EXERCISE OBJECTIVE: In your reply, repeat the full listing exactly and leave each picture out.

INFORMATION SUPPLIED:
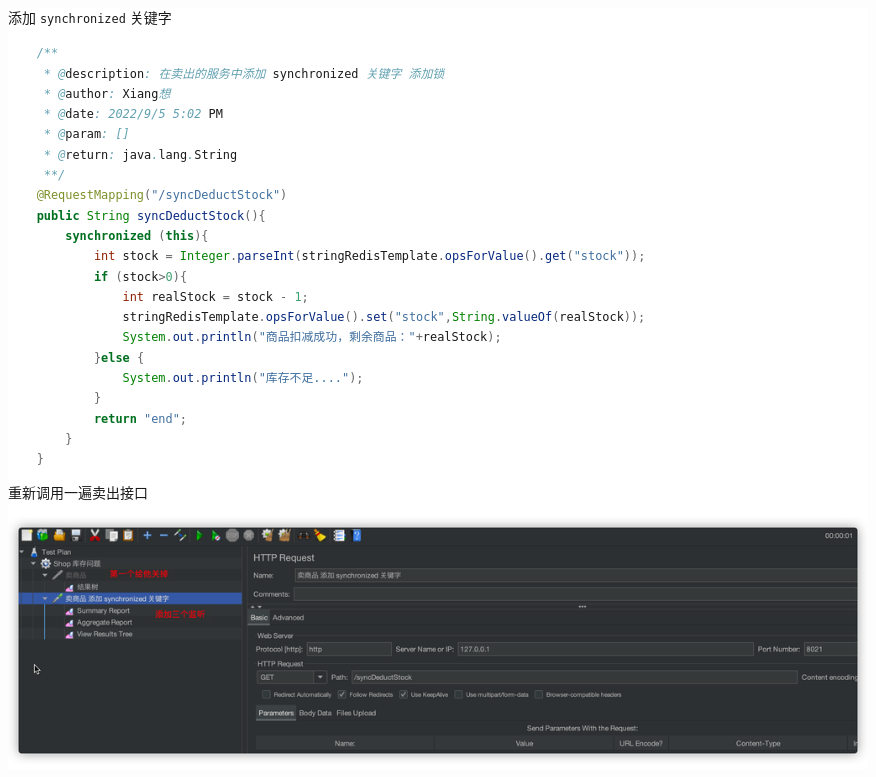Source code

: 添加 `synchronized` 关键字

```java
    /**
     * @description: 在卖出的服务中添加 synchronized 关键字 添加锁
     * @author: Xiang想
     * @date: 2022/9/5 5:02 PM
     * @param: []
     * @return: java.lang.String
     **/
    @RequestMapping("/syncDeductStock")
    public String syncDeductStock(){
        synchronized (this){
            int stock = Integer.parseInt(stringRedisTemplate.opsForValue().get("stock"));
            if (stock>0){
                int realStock = stock - 1;
                stringRedisTemplate.opsForValue().set("stock",String.valueOf(realStock));
                System.out.println("商品扣减成功，剩余商品："+realStock);
            }else {
                System.out.println("库存不足....");
            }
            return "end";
        }
    }
```

重新调用一遍卖出接口

![image-20220905173243484](images/SpringBoot%20整合%20Redis%20买超问题/image-20220905173243484.png)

TASK SOLUTION:
Source code

: 添加 `synchronized` 关键字

```java
    /**
     * @description: 在卖出的服务中添加 synchronized 关键字 添加锁
     * @author: Xiang想
     * @date: 2022/9/5 5:02 PM
     * @param: []
     * @return: java.lang.String
     **/
    @RequestMapping("/syncDeductStock")
    public String syncDeductStock(){
        synchronized (this){
            int stock = Integer.parseInt(stringRedisTemplate.opsForValue().get("stock"));
            if (stock>0){
                int realStock = stock - 1;
                stringRedisTemplate.opsForValue().set("stock",String.valueOf(realStock));
                System.out.println("商品扣减成功，剩余商品："+realStock);
            }else {
                System.out.println("库存不足....");
            }
            return "end";
        }
    }
```

重新调用一遍卖出接口

![image-20220905173243484](images/SpringBoot%20整合%20Redis%20买超问题/image-20220905173243484.png)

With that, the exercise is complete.